页面摘录:
# # # # #
这是一个用于图像分割的自定义数据增强流水线的Python脚本，使用了流行的开源框架mmsegmentation。该流水线包括一个名为SETR_Resize的类，它可以将图像和相应的分割掩模调整到指定的比例或一系列比例，使用不同的模式。

SETR_Resize类的构造函数接受多个参数，包括img_scale、multiscale_mode、ratio_range、keep_ratio、crop_size和setr_multi_scale。img_scale参数指定图像和掩模调整的比例或比例列表。multiscale_mode参数指定选择比例的模式，可以是“range”或“value”。如果模式为“range”，则从ratio_range指定的范围中随机采样比例。如果模式为“value”，则从比例列表中随机采样比例。keep_ratio参数确定在调整大小时是否保持图像的宽高比。crop_size参数指定裁剪图像的大小。setr_multi_scale参数是一个布尔标志，指示是否在SETR模型中使用多尺度训练。

该脚本还定义了两个静态方法，用于随机选择和采样图像比例，分别是random_select和random_sample。这些方法由SETR_Resize类使用，根据指定的模式随机选择或采样图像比例。

总的来说，该脚本提供了一种灵活和可定制的方式，使用mmsegmentation对图像和掩模进行预处理，用于图像分割任务。

import mmcv
import numpy as np
import torch
from mmseg.datasets.builder import PIPELINES


@PIPELINES.register_module()
class SETR_Resize(object):
    """Resize images & seg.

    This transform resizes the input image to some scale. If the input dict
    contains the key "scale", then the scale in the input dict is used,
    otherwise the specified scale in the init method is used.

    ``img_scale`` can either be a tuple (single-scale) or a list of tuple
    (multi-scale). There are 3 multiscale modes:

    - ``ratio_range is not None``: randomly sample a ratio from the ratio range
    and multiply it with the image scale.

    - ``ratio_range is None and multiscale_mode == "range"``: randomly sample a
    scale from the a range.

    - ``ratio_range is None and multiscale_mode == "value"``: randomly sample a
    scale from multiple scales.

    Args:
        img_scale (tuple or list[tuple]): Images scales for resizing.
        multiscale_mode (str): Either "range" or "value".
        ratio_range (tuple[float]): (min_ratio, max_ratio)
        keep_ratio (bool): Whether to keep the aspect ratio when resizing the
            image.
    """
    def __init__(self,
                 img_scale=None,
                 multiscale_mode='range',
                 ratio_range=None,
                 keep_ratio=True,
                 crop_size=None,
                 setr_multi_scale=False):

        if img_scale is None:
            self.img_scale = None
        else:
            if isinstance(img_scale, list):
                self.img_scale = img_scale
            else:
                self.img_scale = [img_scale]
            # assert mmcv.is_list_of(self.img_scale, tuple)

        if ratio_range is not None:
            # mode 1: given a scale and a range of image ratio
            assert len(self.img_scale) == 1
        else:
            # mode 2: given multiple scales or a range of scales
            assert multiscale_mode in ['value', 'range']

        self.multiscale_mode = multiscale_mode
        self.ratio_range = ratio_range
        self.keep_ratio = keep_ratio
        self.crop_size = crop_size
        self.setr_multi_scale = setr_multi_scale

    @staticmethod
    def random_select(img_scales):
        """Randomly select an img_scale from given candidates.
# # # # #
所给记录:
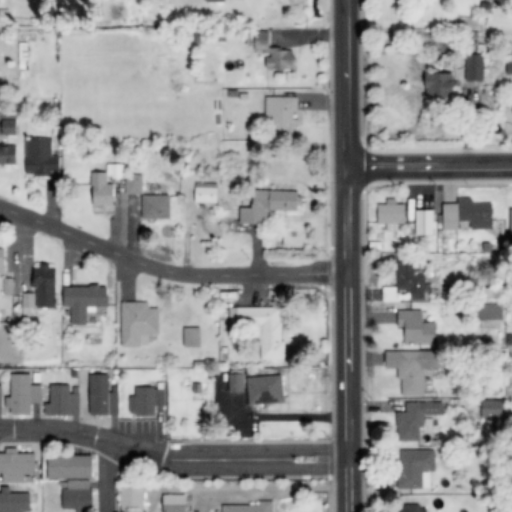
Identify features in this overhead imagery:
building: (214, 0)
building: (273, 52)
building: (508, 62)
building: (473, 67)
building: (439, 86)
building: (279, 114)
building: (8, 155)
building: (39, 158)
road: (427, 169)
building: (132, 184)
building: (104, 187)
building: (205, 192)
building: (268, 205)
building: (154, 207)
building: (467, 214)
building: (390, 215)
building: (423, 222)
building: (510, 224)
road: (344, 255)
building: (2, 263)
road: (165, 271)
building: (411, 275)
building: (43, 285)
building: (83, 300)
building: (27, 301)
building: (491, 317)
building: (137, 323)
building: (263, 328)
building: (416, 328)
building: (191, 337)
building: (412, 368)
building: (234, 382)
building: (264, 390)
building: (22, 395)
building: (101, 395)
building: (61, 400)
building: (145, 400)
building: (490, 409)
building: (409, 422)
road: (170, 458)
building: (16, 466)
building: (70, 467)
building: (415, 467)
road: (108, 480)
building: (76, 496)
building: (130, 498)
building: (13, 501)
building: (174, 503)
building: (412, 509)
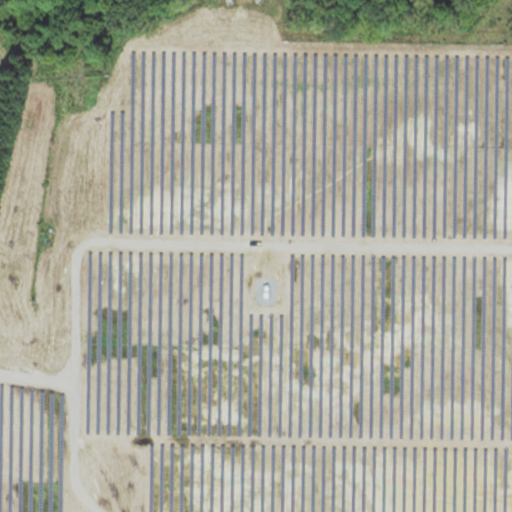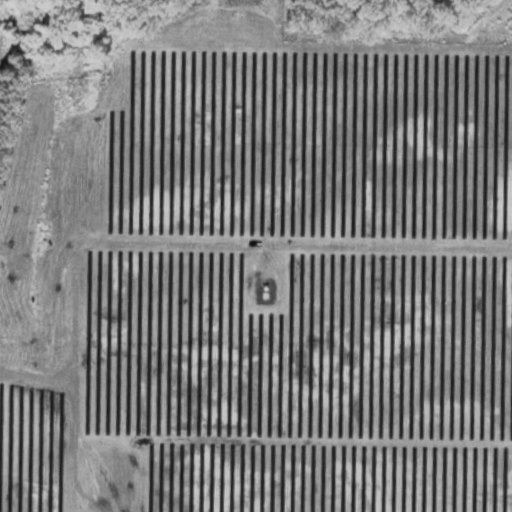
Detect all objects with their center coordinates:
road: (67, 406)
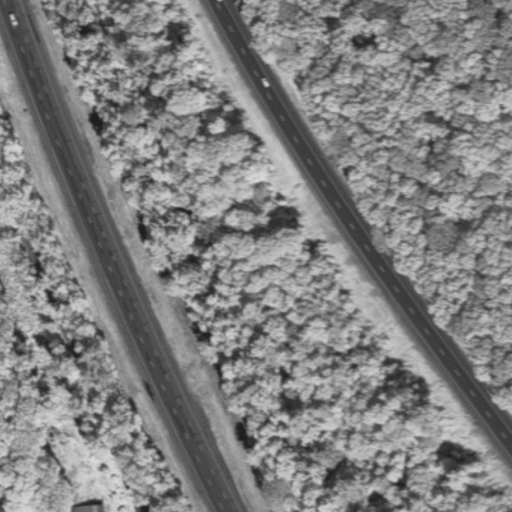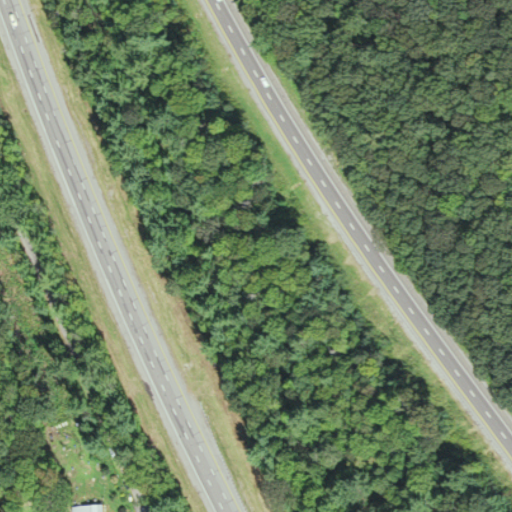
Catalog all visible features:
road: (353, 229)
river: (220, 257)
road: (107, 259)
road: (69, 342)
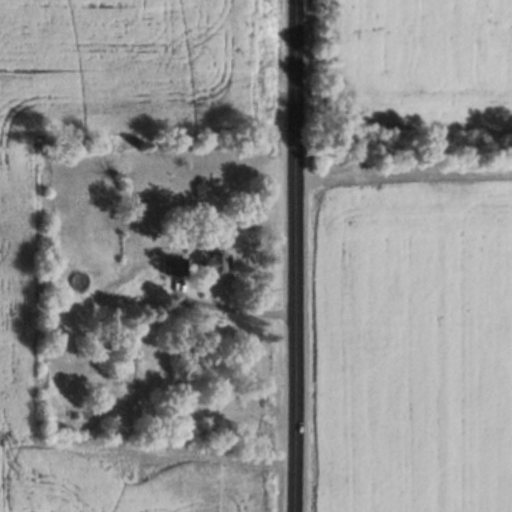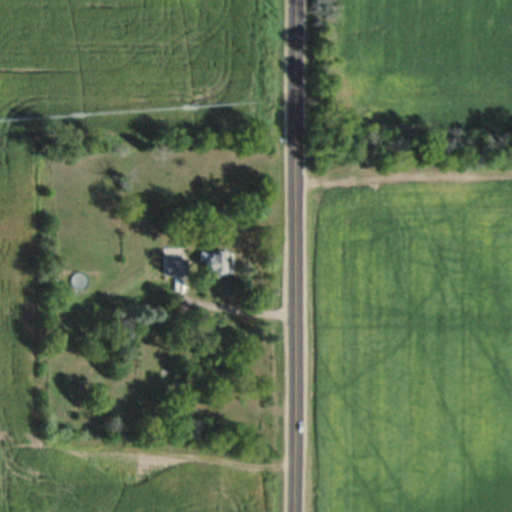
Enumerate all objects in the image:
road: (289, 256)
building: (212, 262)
# # # # #
任务要求:
1. 根据页面摘录，multiscale_mode参数可以取哪两个值？
2. 从关于SETR_Resize的页面摘录的最后一行接着往下写代码。
这些记录是与页面摘录分开的独立材料。

参考答案:
1. 可以取“range”或“value”。

2.
        Args:
            img_scales (list[tuple]): Images scales for selection.

        Returns:
            (tuple, int): Returns a tuple ``(img_scale, scale_dix)``,
                where ``img_scale`` is the selected image scale and
                ``scale_idx`` is the selected index in the given candidates.
        """

        assert mmcv.is_list_of(img_scales, tuple)
        scale_idx = np.random.randint(len(img_scales))
        img_scale = img_scales[scale_idx]
        return img_scale, scale_idx

    @staticmethod
    def random_sample(img_scales):
        """Randomly sample an img_scale when ``multiscale_mode=='range'``.

        Args:
            img_scales (list[tuple]): Images scale range for sampling.
                There must be two tuples in img_scales, which specify the lower
                and uper bound of image scales.

        Returns:
            (tuple, None): Returns a tuple ``(img_scale, None)``, where
                ``img_scale`` is sampled scale and None is just a placeholder
                to be consistent with :func:`random_select`.
        """
        
        assert mmcv.is_list_of(img_scales, tuple) and len(img_scales) == 2
        img_scale_long = [max(s) for s in img_scales]
        img_scale_short = [min(s) for s in img_scales]
        long_edge = np.random.randint(
            min(img_scale_long),
            max(img_scale_long) + 1)
        short_edge = np.random.randint(
            min(img_scale_short),
            max(img_scale_short) + 1)
        img_scale = (long_edge, short_edge)
        return img_scale, None
    
    @staticmethod
    def random_sample_ratio(img_scale, ratio_range):
        """Randomly sample an img_scale when ``ratio_range`` is specified.

        A ratio will be randomly sampled from the range specified by
        ``ratio_range``. Then it would be multiplied with ``img_scale`` to
        generate sampled scale.

        Args:
            img_scale (tuple): Images scale base to multiply with ratio.
            ratio_range (tuple[float]): The minimum and maximum ratio to scale
                the ``img_scale``.

        Returns:
            (tuple, None): Returns a tuple ``(scale, None)``, where
                ``scale`` is sampled ratio multiplied with ``img_scale`` and
                None is just a placeholder to be consistent with
                :func:`random_select`.
        """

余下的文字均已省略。